分析
设最后得到的序列为 $\{b\}$,可以发现答案为
$$
\prod_{i = 1}^n a_i - \prod_{i = 1}^n b_i
$$
前面的容易计算,考虑计算后面的期望值。不妨将其乘上 $n ^ k$,变为计算所有方案的和。
可以想到使用 EGF 来求解。设
$$
F_i(x) = \sum_{j \geq 0} (a_i - j) x^j = (a_i - x) e^x
$$
则所有方案的 $\prod b_i$ 的和为
$$
k! [x^k] \prod_{i = 1}^n F_i(x) = k! [x^k] e^{nx} \prod_{i = 1}^n (a_i - x)
$$
求出 $\prod(a_i - x)$,然后枚举其次数计算即可。时间复杂度 $\mathcal{O}(n \log^2 n)$ 甚至 $\mathcal{O}(n^2)$。
代码
// ====================================
// author: M_sea
// website: https://m-sea-blog.com/
// ====================================
#include <bits/stdc++.h>
#define file(x) freopen(#x".in", "r", stdin), freopen(#x".out", "w", stdout)
#define debug(...) fprintf(stderr, __VA_ARGS__)
using namespace std;
typedef long long ll;
int read() {
int X = 0, w = 1; char c = getchar();
while (c < '0' || c > '9') { if (c == '-') w = -1; c = getchar(); }
while (c >= '0' && c <= '9') X = X * 10 + c - '0', c = getchar();
return X * w;
}
const int N = 5000 + 10;
const int mod = 1e9 + 7;
int qpow(int a, int b) {
int c = 1;
for (; b; b >>= 1, a = 1ll * a * a % mod)

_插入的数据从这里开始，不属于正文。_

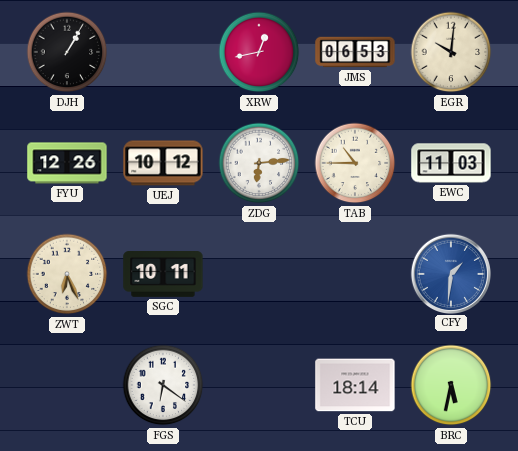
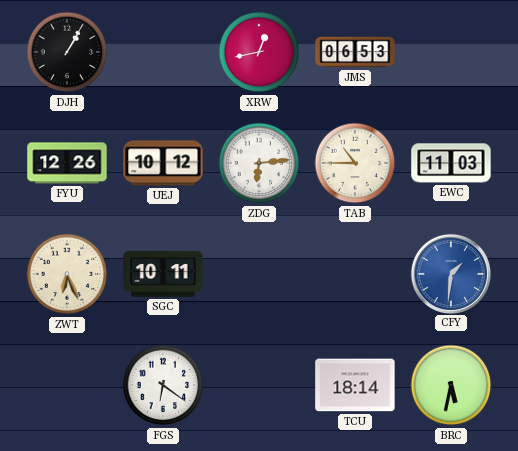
EGR: 10:01 -> none
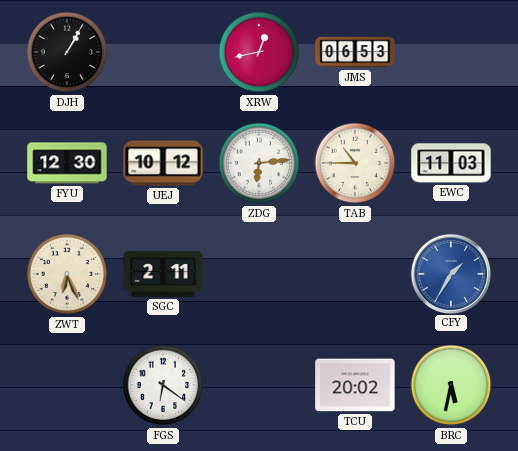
FYU: 12:26 -> 12:30
SGC: 10:11 -> 2:11
CFY: 1:31 -> 1:35
TCU: 18:14 -> 20:02
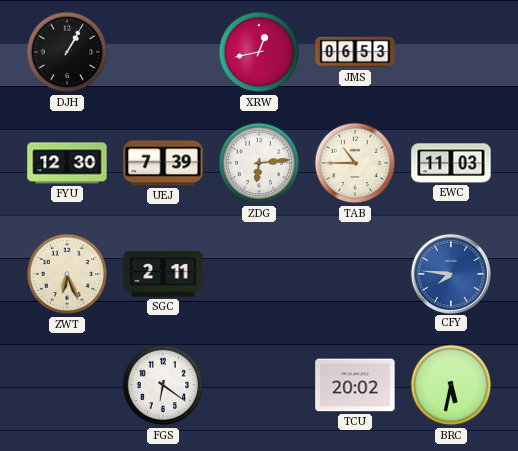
UEJ: 10:12 -> 7:39
CFY: 1:35 -> 7:46
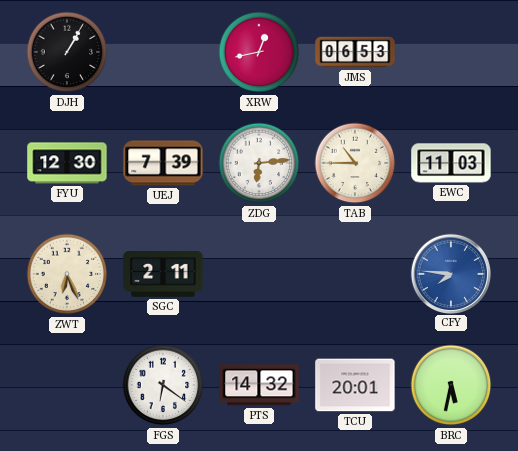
PTS: none -> 14:32
TCU: 20:02 -> 20:01
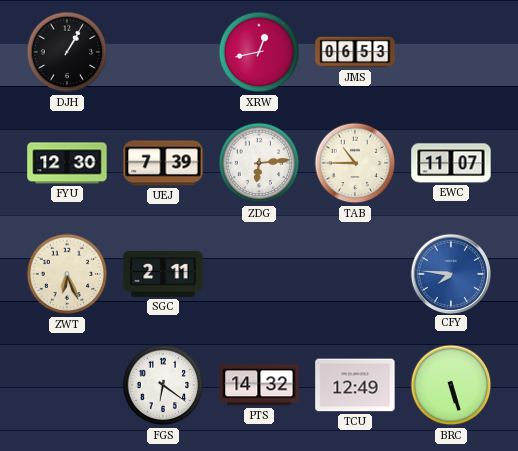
EWC: 11:03 -> 11:07
TCU: 20:01 -> 12:49
BRC: 5:32 -> 5:27
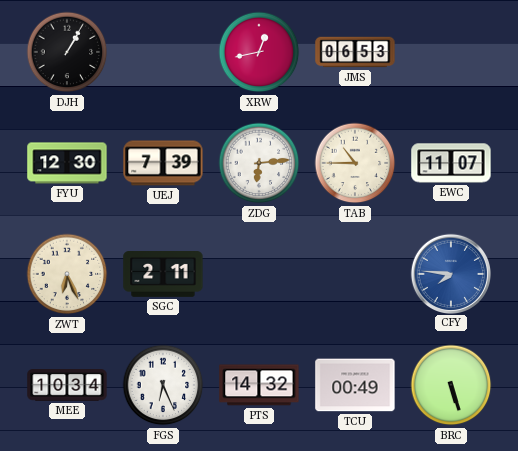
MEE: none -> 10:34
FGS: 6:21 -> 6:26
TCU: 12:49 -> 00:49
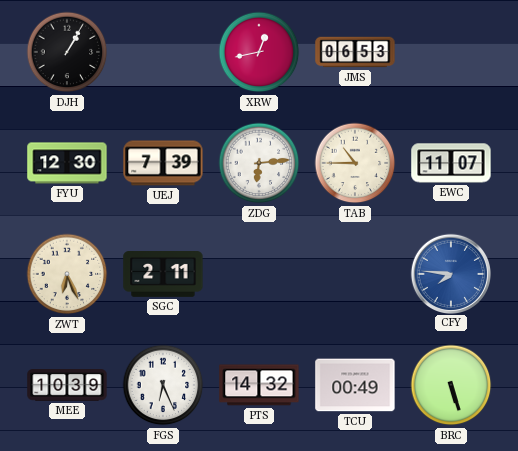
MEE: 10:34 -> 10:39
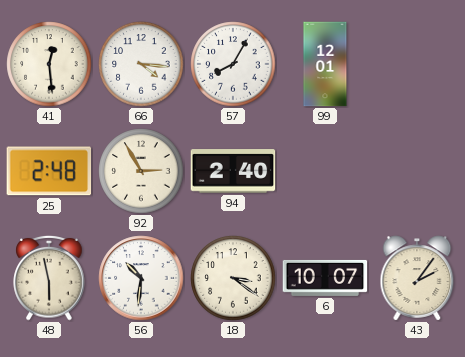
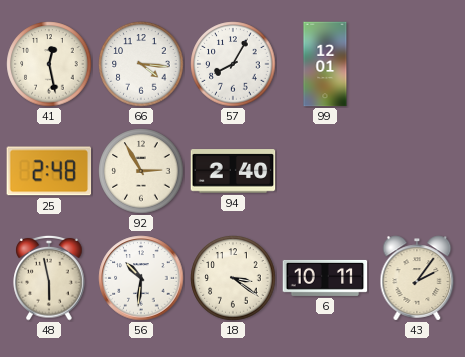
41: 12:29 -> 12:28
6: 10:07 -> 10:11
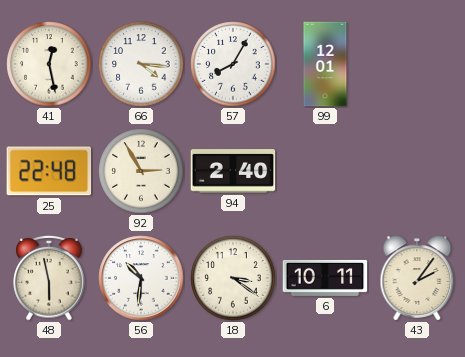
25: 2:48 -> 22:48
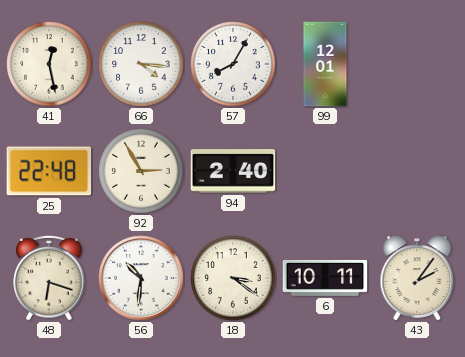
48: 5:58 -> 6:18
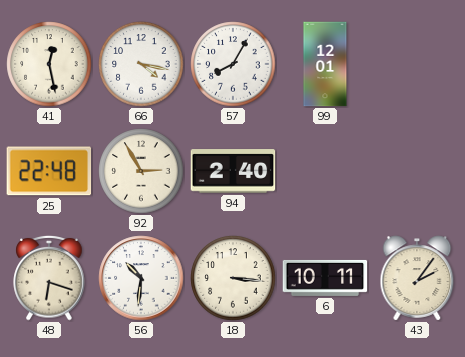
66: 4:16 -> 4:17
18: 3:21 -> 3:16
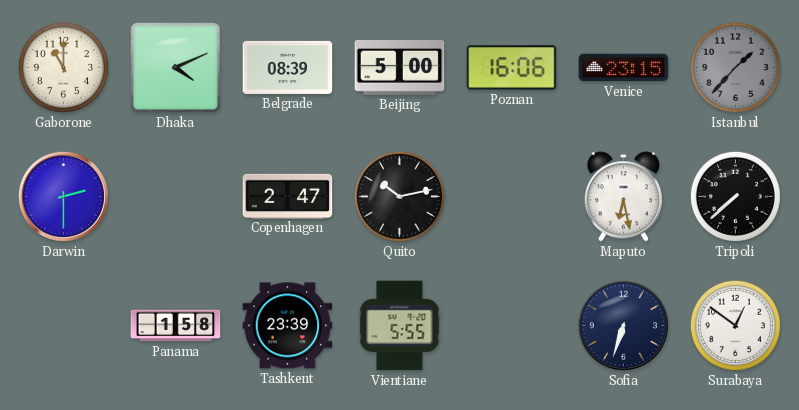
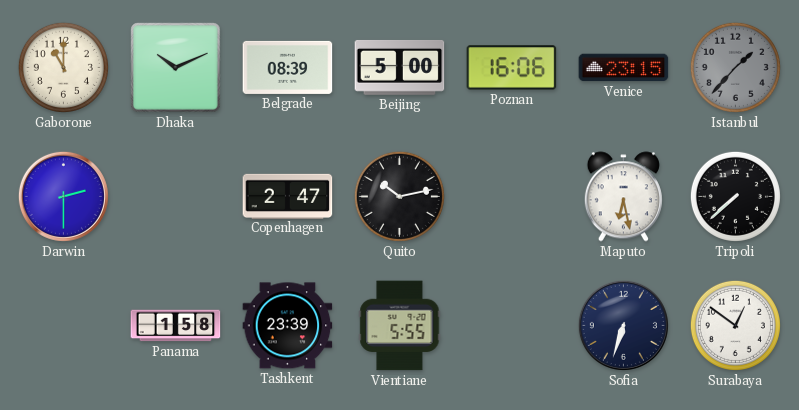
Dhaka: 4:11 -> 10:11
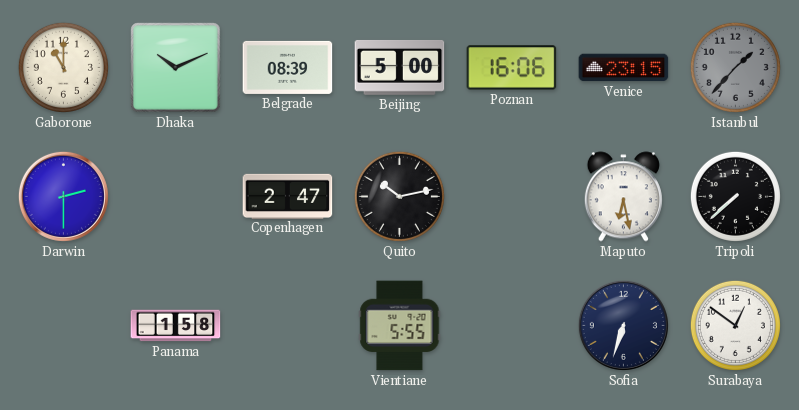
Tashkent: 23:39 -> none
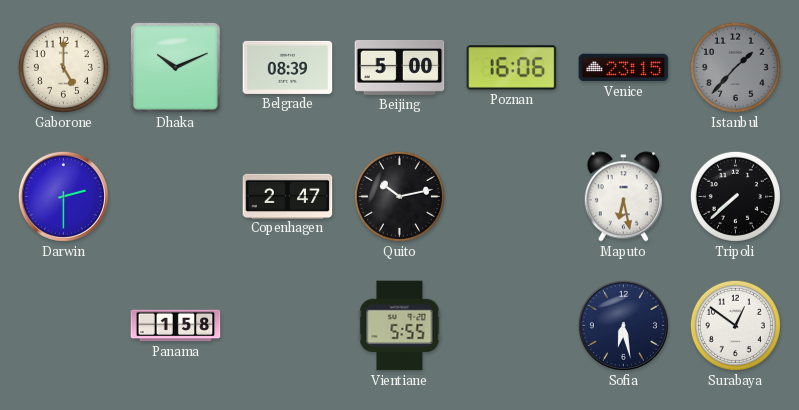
Gaborone: 11:00 -> 5:00
Sofia: 6:33 -> 6:28
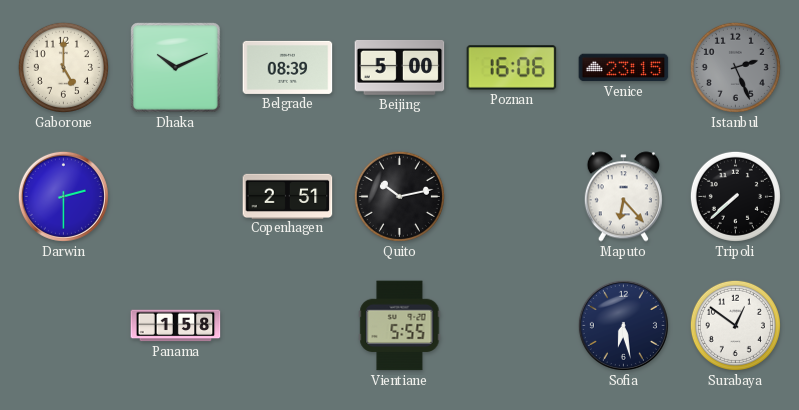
Istanbul: 1:37 -> 2:26
Copenhagen: 2:47 -> 2:51
Maputo: 6:28 -> 6:23
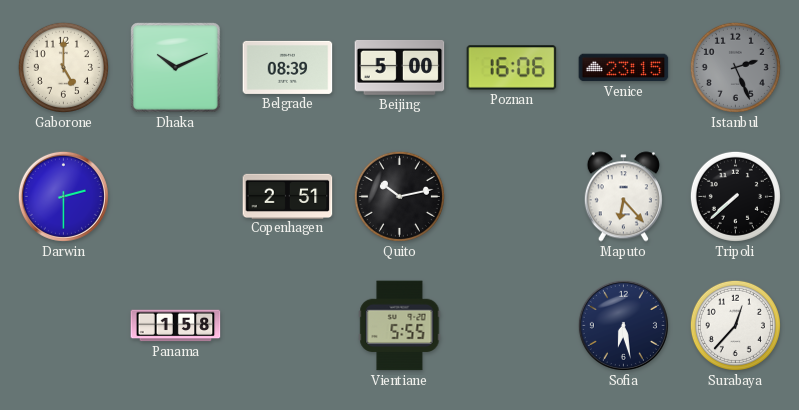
Surabaya: 12:51 -> 12:37
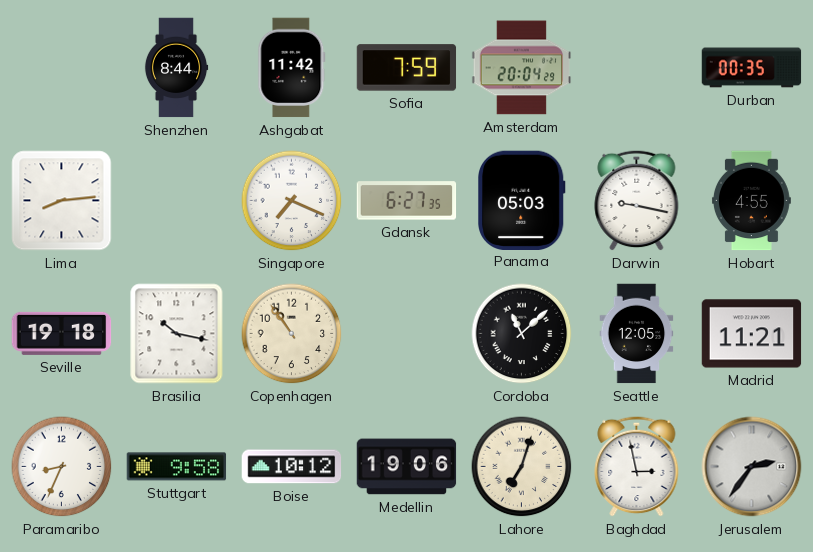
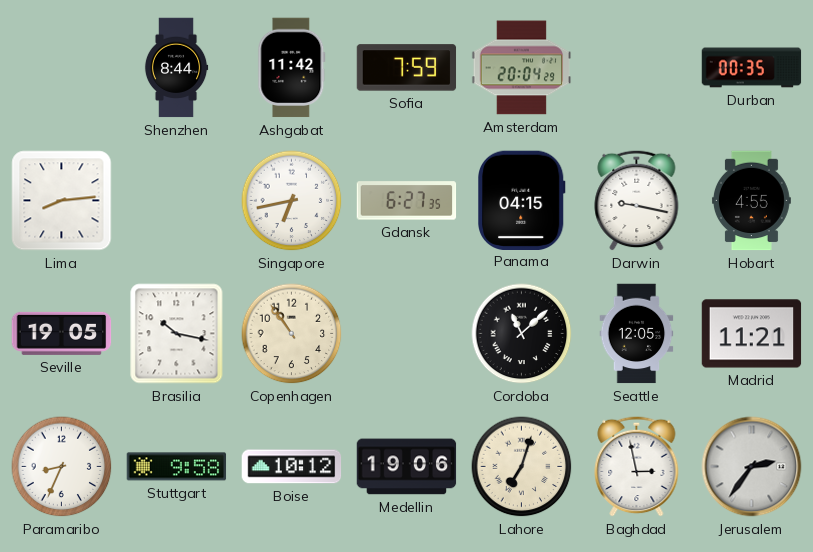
Singapore: 7:19 -> 6:43
Panama: 05:03 -> 04:15
Seville: 19:18 -> 19:05
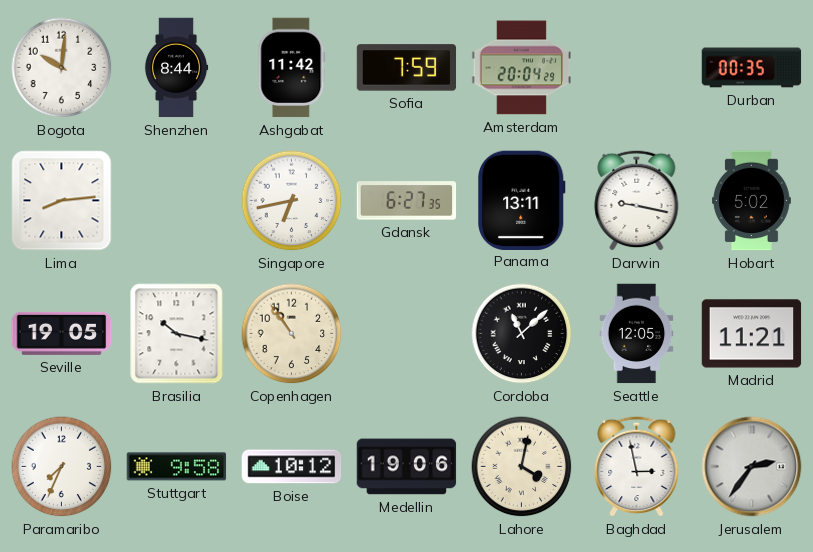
Bogota: none -> 10:01
Panama: 04:15 -> 13:11
Hobart: 4:55 -> 5:02
Paramaribo: 8:34 -> 7:34
Lahore: 7:03 -> 4:02
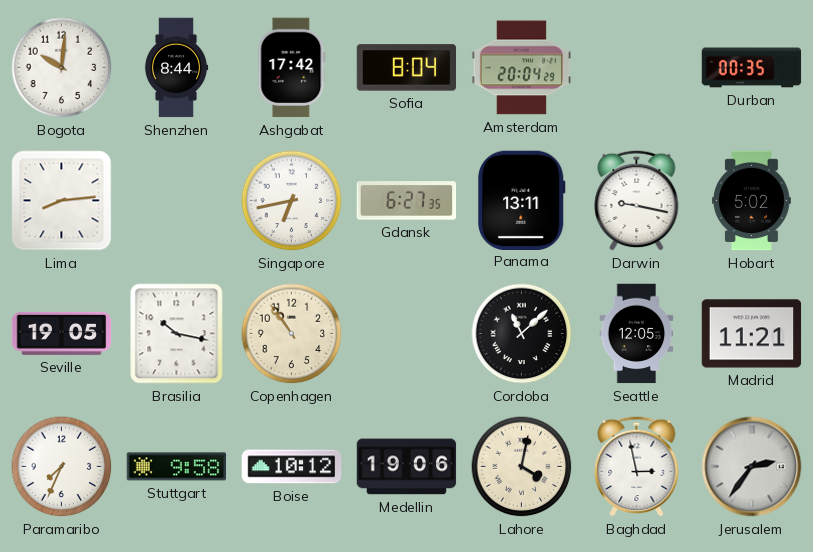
Ashgabat: 11:42 -> 17:42
Sofia: 7:59 -> 8:04
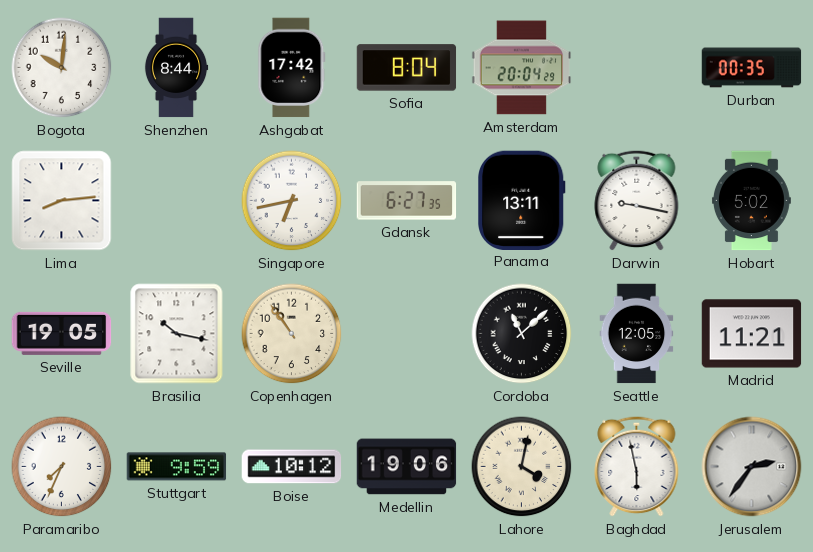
Stuttgart: 9:58 -> 9:59
Baghdad: 2:58 -> 5:58
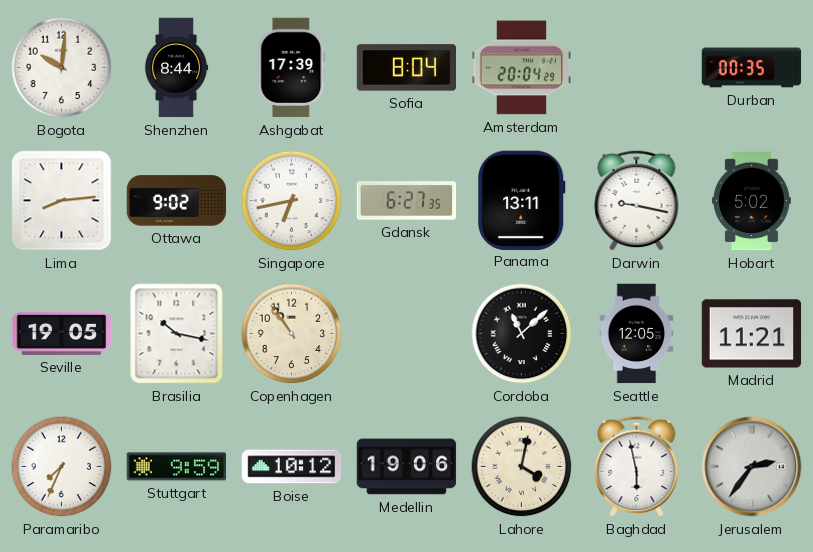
Ashgabat: 17:42 -> 17:39
Ottawa: none -> 9:02
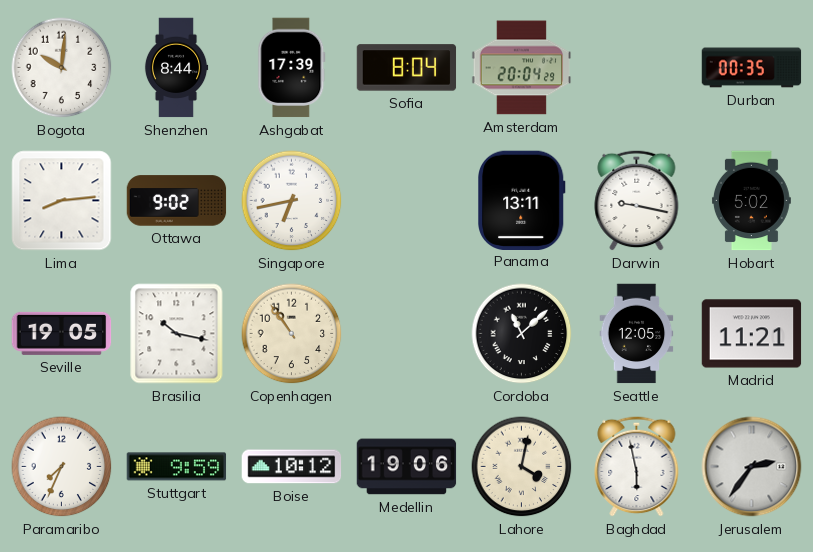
Gdansk: 6:27 -> none
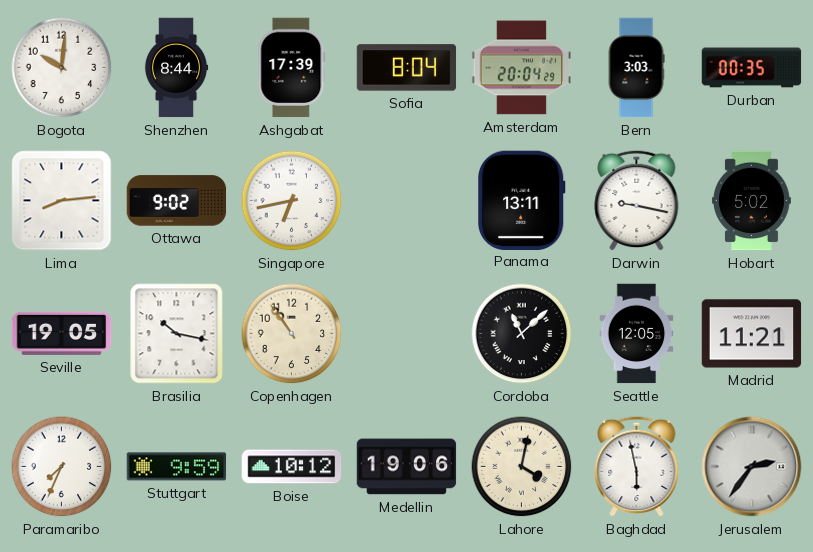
Bern: none -> 3:03
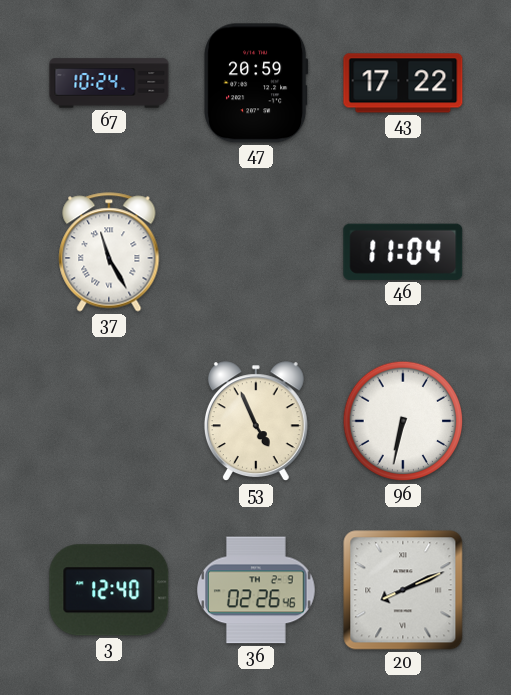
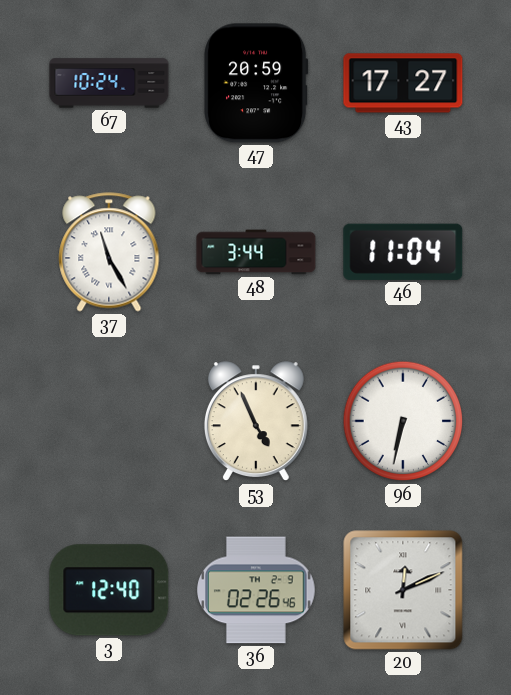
43: 17:22 -> 17:27
48: none -> 3:44
20: 8:11 -> 12:11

if (b & 1) c = 1ll * c * a % mod;
return c;
}
int n, k, a[N], F[N], pw[N];
int main() {
n = read(), k = read(); int s = 1;
for (int i = 1; i <= n; ++i) a[i] = read(), s = 1ll * s * a[i] % mod;
F[0] = 1;
for (int i = 1; i <= n; ++i) {
for (int j = i; j; --j)
F[j] = (1ll * F[j] * a[i] - F[j - 1] + mod) % mod;
F[0] = 1ll * F[0] * a[i] % mod;
}
pw[0] = 1;
for (int i = 1; i <= min(n, k); ++i) pw[i] = 1ll * pw[i - 1] * (k - i + 1) % mod;
int ans = 0;
for (int i = 0; i <= min(n, k); ++i)
ans = (ans + 1ll * F[i] * qpow(n, k - i) % mod * pw[i]) % mod;
ans = 1ll * ans * qpow(n, 1ll * k * (mod - 2) % (mod - 1)) % mod;
ans = (s - ans + mod) % mod;
printf("%d\n", ans);
return 0;
}